§ **What you should do**:
Set down each record below precisely, skipping the pictures.

* * * * * * * * *

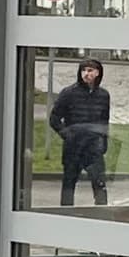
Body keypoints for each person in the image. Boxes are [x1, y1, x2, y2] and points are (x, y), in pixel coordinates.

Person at [46, 58, 113, 206]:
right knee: (69, 183)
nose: (86, 74)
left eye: (90, 70)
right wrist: (67, 134)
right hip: (73, 146)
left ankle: (102, 214)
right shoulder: (68, 93)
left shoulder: (103, 95)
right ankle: (66, 213)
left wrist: (103, 143)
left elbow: (104, 121)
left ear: (98, 73)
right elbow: (54, 118)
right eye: (83, 70)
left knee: (99, 183)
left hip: (94, 147)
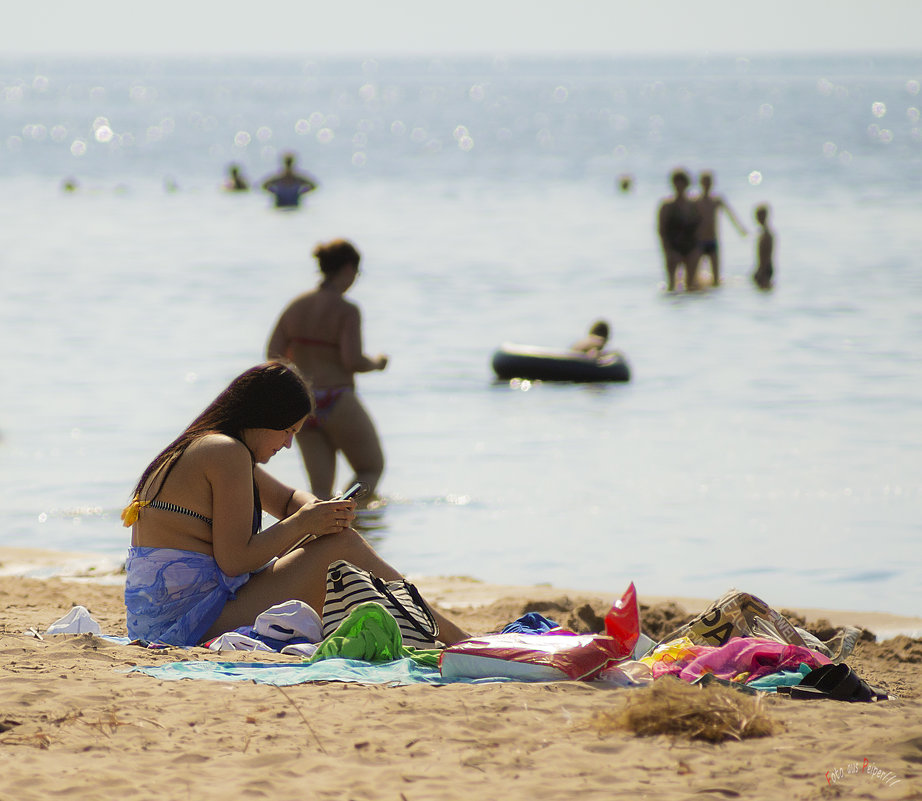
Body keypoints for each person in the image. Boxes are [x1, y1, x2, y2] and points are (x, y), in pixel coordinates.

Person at [120, 361, 468, 647]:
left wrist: (320, 511)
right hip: (185, 623)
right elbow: (234, 561)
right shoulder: (226, 453)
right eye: (287, 431)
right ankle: (456, 638)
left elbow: (287, 501)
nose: (287, 444)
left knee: (332, 544)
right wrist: (306, 523)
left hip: (165, 618)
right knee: (342, 546)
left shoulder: (210, 446)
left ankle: (434, 630)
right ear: (263, 416)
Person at [267, 239, 387, 504]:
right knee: (370, 468)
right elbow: (352, 360)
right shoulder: (347, 310)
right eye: (356, 272)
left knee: (319, 492)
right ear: (346, 269)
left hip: (304, 405)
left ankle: (323, 536)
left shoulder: (296, 306)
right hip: (337, 399)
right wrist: (377, 363)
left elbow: (272, 356)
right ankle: (353, 523)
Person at [695, 171, 747, 287]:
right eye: (704, 182)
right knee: (695, 277)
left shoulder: (716, 200)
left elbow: (730, 214)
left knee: (716, 278)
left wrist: (740, 229)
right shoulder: (696, 201)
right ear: (700, 183)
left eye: (709, 182)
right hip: (699, 242)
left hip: (712, 241)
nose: (706, 185)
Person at [657, 169, 702, 291]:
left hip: (691, 247)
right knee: (671, 285)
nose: (679, 186)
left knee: (691, 284)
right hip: (673, 247)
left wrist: (698, 249)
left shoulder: (693, 205)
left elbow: (699, 227)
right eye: (676, 183)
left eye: (682, 183)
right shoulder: (667, 206)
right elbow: (661, 230)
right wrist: (667, 250)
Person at [752, 204, 775, 290]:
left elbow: (766, 254)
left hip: (765, 268)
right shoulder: (762, 233)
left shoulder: (767, 234)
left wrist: (761, 270)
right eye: (757, 216)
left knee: (764, 290)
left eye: (759, 215)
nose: (757, 218)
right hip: (763, 267)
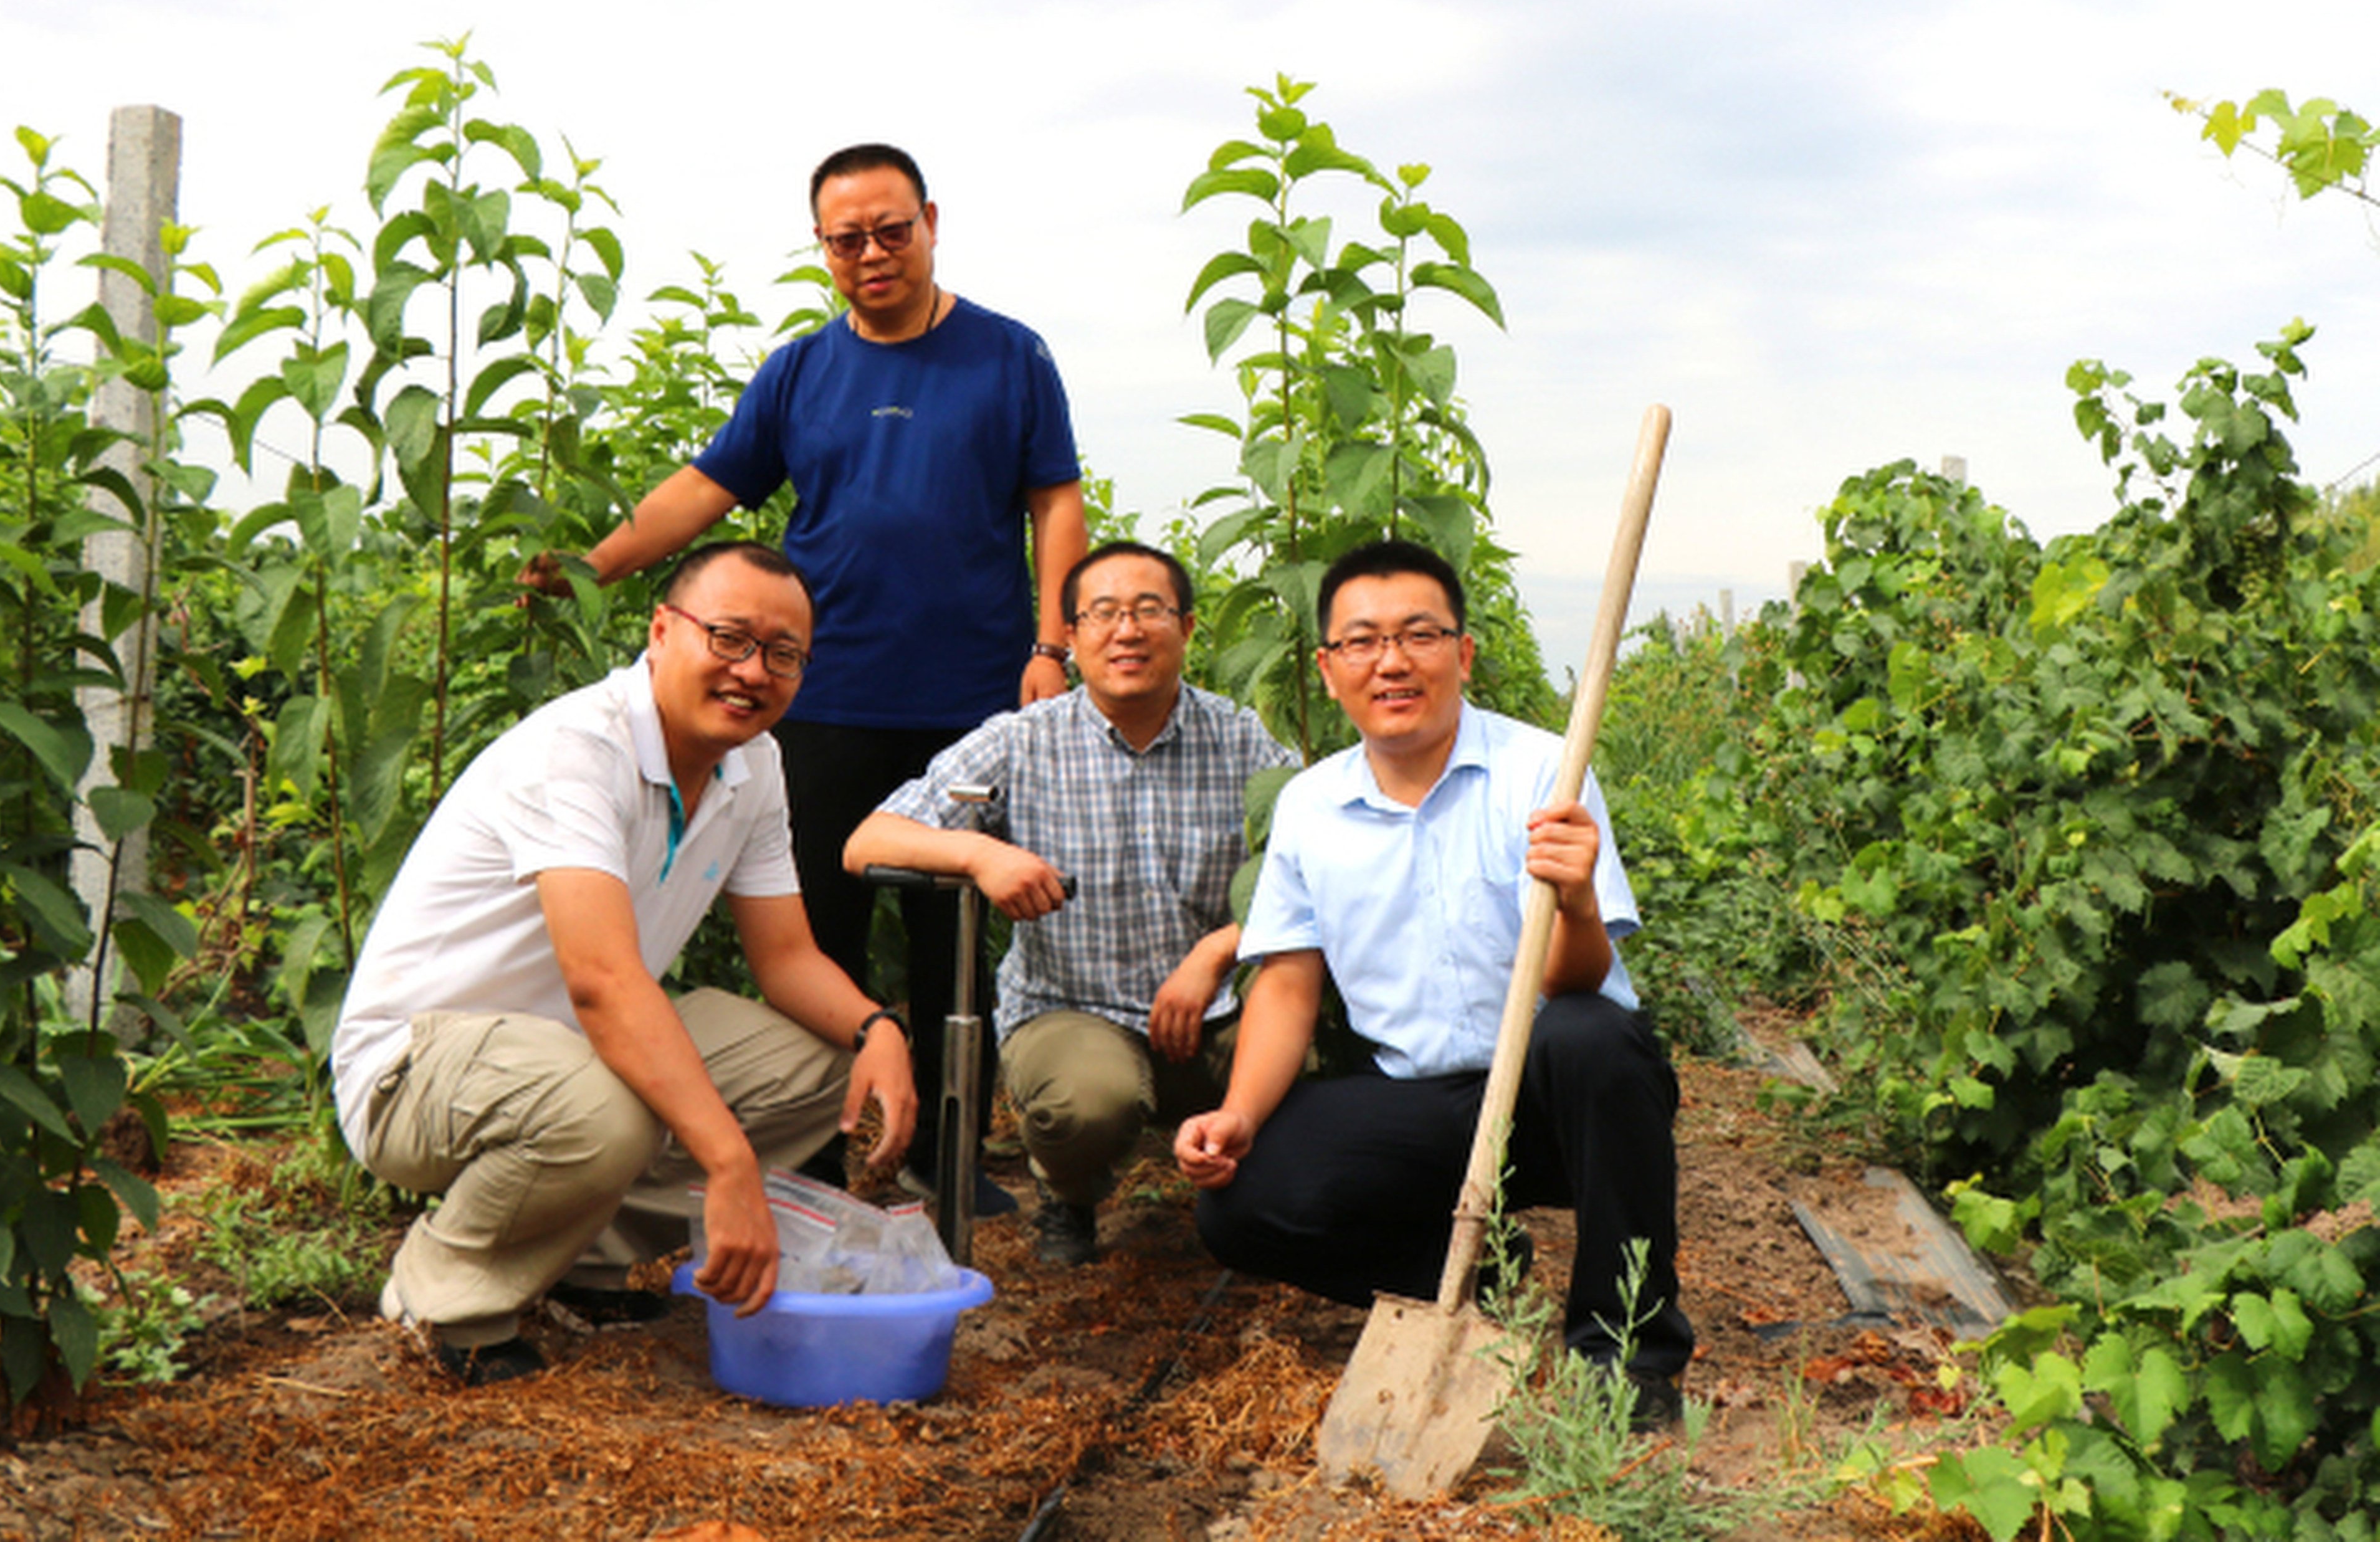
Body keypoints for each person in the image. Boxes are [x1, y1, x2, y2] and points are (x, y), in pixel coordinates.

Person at [526, 143, 1083, 1207]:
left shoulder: (1009, 357)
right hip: (818, 693)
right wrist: (595, 566)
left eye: (891, 230)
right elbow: (709, 486)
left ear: (930, 221)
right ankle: (822, 1151)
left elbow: (1055, 500)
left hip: (971, 699)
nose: (871, 253)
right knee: (815, 924)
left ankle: (951, 1156)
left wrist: (1048, 647)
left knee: (950, 940)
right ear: (821, 247)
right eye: (846, 239)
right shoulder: (801, 369)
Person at [334, 542, 918, 1386]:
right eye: (728, 637)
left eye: (783, 654)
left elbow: (787, 957)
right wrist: (729, 1165)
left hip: (566, 1054)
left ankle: (580, 1254)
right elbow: (603, 983)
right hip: (416, 1065)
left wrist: (880, 1029)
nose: (753, 670)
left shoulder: (753, 765)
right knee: (610, 1107)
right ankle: (443, 1297)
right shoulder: (576, 750)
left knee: (819, 1065)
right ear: (660, 631)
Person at [1173, 538, 1693, 1425]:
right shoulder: (1310, 805)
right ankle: (1479, 1277)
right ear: (1330, 669)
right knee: (1240, 1204)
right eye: (1364, 641)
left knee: (1590, 1033)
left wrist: (1574, 904)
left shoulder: (1542, 771)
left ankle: (1626, 1352)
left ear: (1464, 653)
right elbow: (1289, 988)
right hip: (1424, 1104)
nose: (1393, 661)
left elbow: (1585, 978)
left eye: (1419, 634)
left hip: (1556, 1098)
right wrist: (1240, 1115)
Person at [843, 542, 1297, 1264]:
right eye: (1104, 613)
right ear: (1072, 637)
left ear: (1187, 627)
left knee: (1302, 1083)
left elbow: (1321, 869)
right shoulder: (1023, 742)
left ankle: (1245, 1190)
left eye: (1150, 610)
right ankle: (1068, 1191)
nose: (1127, 630)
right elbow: (868, 840)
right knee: (1082, 1107)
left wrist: (1215, 953)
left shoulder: (1241, 740)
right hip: (1072, 1008)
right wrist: (981, 852)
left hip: (1214, 1007)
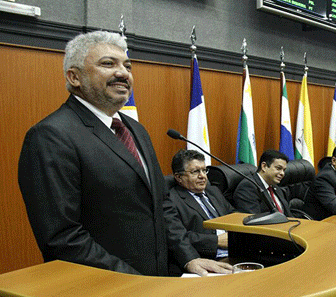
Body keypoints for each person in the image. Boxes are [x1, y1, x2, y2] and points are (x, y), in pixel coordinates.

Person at [18, 31, 231, 277]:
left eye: (127, 66)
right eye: (108, 64)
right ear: (74, 77)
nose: (123, 73)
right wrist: (131, 280)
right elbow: (62, 237)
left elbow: (161, 207)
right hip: (106, 291)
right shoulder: (51, 136)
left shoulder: (135, 130)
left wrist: (189, 258)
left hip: (157, 281)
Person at [163, 149, 234, 269]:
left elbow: (232, 213)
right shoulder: (171, 200)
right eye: (195, 171)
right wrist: (216, 241)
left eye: (204, 170)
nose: (202, 176)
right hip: (208, 259)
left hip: (235, 252)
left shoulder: (213, 191)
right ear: (179, 177)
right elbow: (179, 237)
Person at [233, 149, 292, 216]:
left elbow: (288, 215)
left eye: (284, 170)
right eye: (278, 168)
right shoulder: (248, 187)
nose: (282, 173)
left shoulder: (275, 187)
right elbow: (253, 219)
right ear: (264, 166)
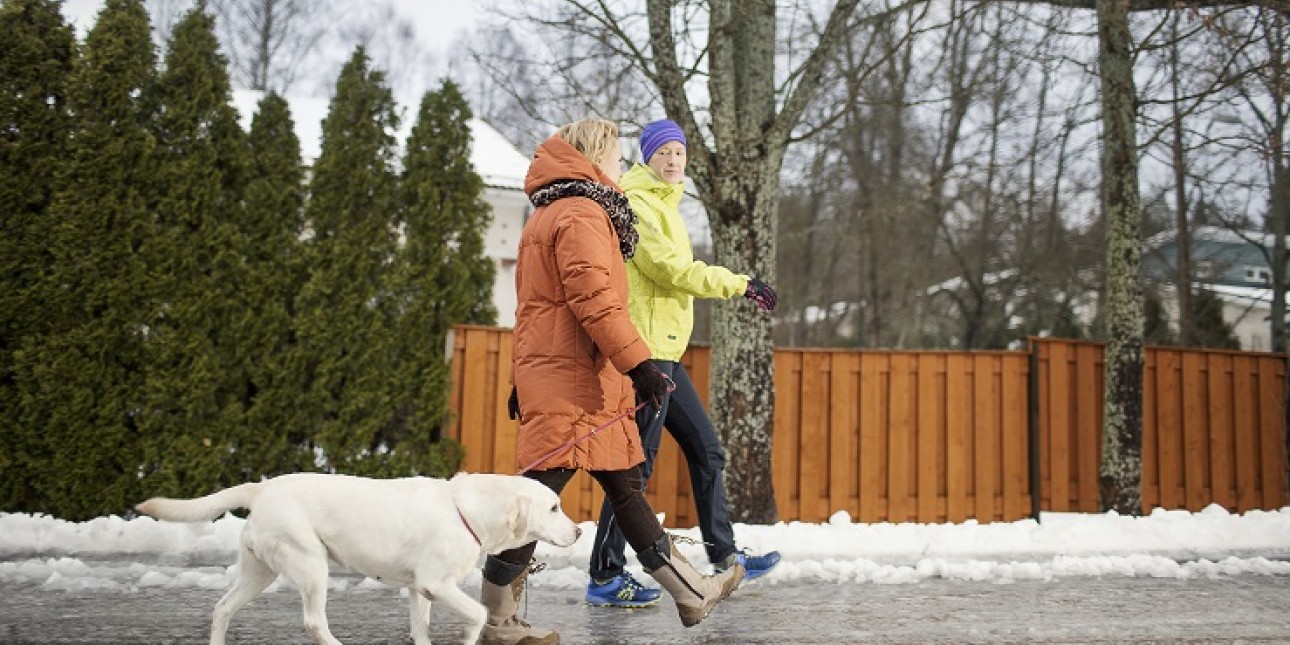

* * * * * * * * *

§ **Worked solution**:
Body keypoints for each person in the image. Boxes are [x1, y1, x2, y2] and points are (x, y), in pixel coordinates.

Person at [46, 58, 113, 206]:
right knee: (69, 183)
nose: (86, 74)
left eye: (90, 70)
right wrist: (67, 134)
right hip: (73, 146)
left ankle: (102, 214)
right shoulder: (68, 93)
left shoulder: (103, 95)
right ankle: (66, 213)
left wrist: (103, 143)
left elbow: (104, 121)
left ear: (98, 73)
right elbow: (54, 118)
right eye: (83, 70)
left knee: (99, 183)
left hip: (94, 147)
Body keypoints for each person in the image. Boxes are [x1, y1, x2, y2] and points are (x, y), in pixel coordinates.

Person at [120, 361, 468, 647]:
left wrist: (320, 511)
right hip: (185, 623)
right elbow: (234, 561)
right shoulder: (226, 453)
right eye: (287, 431)
right ankle: (456, 638)
left elbow: (287, 501)
nose: (287, 444)
left knee: (332, 544)
right wrist: (306, 523)
left hip: (165, 618)
right knee: (342, 546)
left shoulder: (210, 446)
left ankle: (434, 630)
right ear: (263, 416)
Person at [267, 239, 387, 504]:
right knee: (370, 468)
right elbow: (352, 360)
right shoulder: (347, 310)
right eye: (356, 272)
left knee: (319, 492)
right ear: (346, 269)
left hip: (304, 405)
left ankle: (323, 536)
left shoulder: (296, 306)
right hip: (337, 399)
right wrist: (377, 363)
left elbow: (272, 356)
right ankle: (353, 523)
Person at [695, 171, 747, 287]:
right eye: (704, 182)
right knee: (695, 277)
left shoulder: (716, 200)
left elbow: (730, 214)
left knee: (716, 278)
left wrist: (740, 229)
right shoulder: (696, 201)
right ear: (700, 183)
left eye: (709, 182)
right hip: (699, 242)
left hip: (712, 241)
nose: (706, 185)
Person at [657, 169, 702, 291]:
left hip: (691, 247)
right knee: (671, 285)
nose: (679, 186)
left knee: (691, 284)
right hip: (673, 247)
left wrist: (698, 249)
left shoulder: (693, 205)
left elbow: (699, 227)
right eye: (676, 183)
left eye: (682, 183)
right shoulder: (667, 206)
right elbow: (661, 230)
right wrist: (667, 250)
Person at [752, 204, 775, 290]:
left elbow: (766, 254)
left hip: (765, 268)
right shoulder: (762, 233)
left shoulder: (767, 234)
left wrist: (761, 270)
right eye: (757, 216)
left knee: (764, 290)
left eye: (759, 215)
nose: (757, 218)
right hip: (763, 267)
Body keypoints for each person in the image. Boxes are [x1, y1, x2, y2] and points are (x, y), in pixel coordinates.

Person at [526, 143, 1083, 1207]:
left shoulder: (1009, 357)
right hip: (818, 693)
right wrist: (595, 566)
left eye: (891, 230)
right elbow: (709, 486)
left ear: (930, 221)
right ankle: (822, 1151)
left elbow: (1055, 500)
left hip: (971, 699)
nose: (871, 253)
right knee: (815, 924)
left ankle: (951, 1156)
left wrist: (1048, 647)
left knee: (950, 940)
right ear: (821, 247)
right eye: (846, 239)
right shoulder: (801, 369)
Person at [334, 542, 918, 1386]:
right eye: (728, 637)
left eye: (783, 654)
left elbow: (787, 957)
right wrist: (729, 1165)
left hip: (566, 1054)
left ankle: (580, 1254)
right elbow: (603, 983)
right hip: (416, 1065)
left wrist: (880, 1029)
nose: (753, 670)
left shoulder: (753, 765)
right knee: (610, 1107)
right ankle: (443, 1297)
right shoulder: (576, 750)
left knee: (819, 1065)
right ear: (660, 631)
Person at [1173, 538, 1693, 1425]:
right shoulder: (1310, 805)
right ankle: (1479, 1277)
right ear: (1330, 669)
right knee: (1240, 1204)
right eye: (1364, 641)
left knee: (1590, 1033)
left wrist: (1574, 904)
left shoulder: (1542, 771)
left ankle: (1626, 1352)
left ear: (1464, 653)
right elbow: (1289, 988)
right hip: (1424, 1104)
nose: (1393, 661)
left elbow: (1585, 978)
left eye: (1419, 634)
left hip: (1556, 1098)
right wrist: (1240, 1115)
Person at [843, 542, 1297, 1264]:
right eye: (1104, 613)
right ear: (1072, 637)
left ear: (1187, 627)
left knee: (1302, 1083)
left elbow: (1321, 869)
right shoulder: (1023, 742)
left ankle: (1245, 1190)
left eye: (1150, 610)
right ankle: (1068, 1191)
nose: (1127, 630)
right elbow: (868, 840)
right knee: (1082, 1107)
left wrist: (1215, 953)
left shoulder: (1241, 740)
right hip: (1072, 1008)
right wrist: (981, 852)
left hip: (1214, 1007)
Body keypoints for each person in the image. Boxes are [x1, y1, x2, y2] and points are (x, y), in pixel coordinates.

Person at [18, 31, 231, 277]:
left eye: (127, 66)
right eye: (108, 64)
right ear: (74, 77)
nose: (123, 73)
right wrist: (131, 280)
right elbow: (62, 237)
left elbow: (161, 207)
right hip: (106, 291)
right shoulder: (51, 136)
left shoulder: (135, 130)
left wrist: (189, 258)
left hip: (157, 281)
Person at [163, 149, 234, 269]:
left elbow: (232, 213)
right shoulder: (171, 200)
right eye: (195, 171)
right wrist: (216, 241)
left eye: (204, 170)
nose: (202, 176)
right hip: (208, 259)
left hip: (235, 252)
left shoulder: (213, 191)
right ear: (179, 177)
right elbow: (179, 237)
Person at [233, 149, 292, 216]:
left elbow: (288, 215)
left eye: (284, 170)
right eye: (278, 168)
right shoulder: (248, 187)
nose: (282, 173)
left shoulder: (275, 187)
right elbow: (253, 219)
right ear: (264, 166)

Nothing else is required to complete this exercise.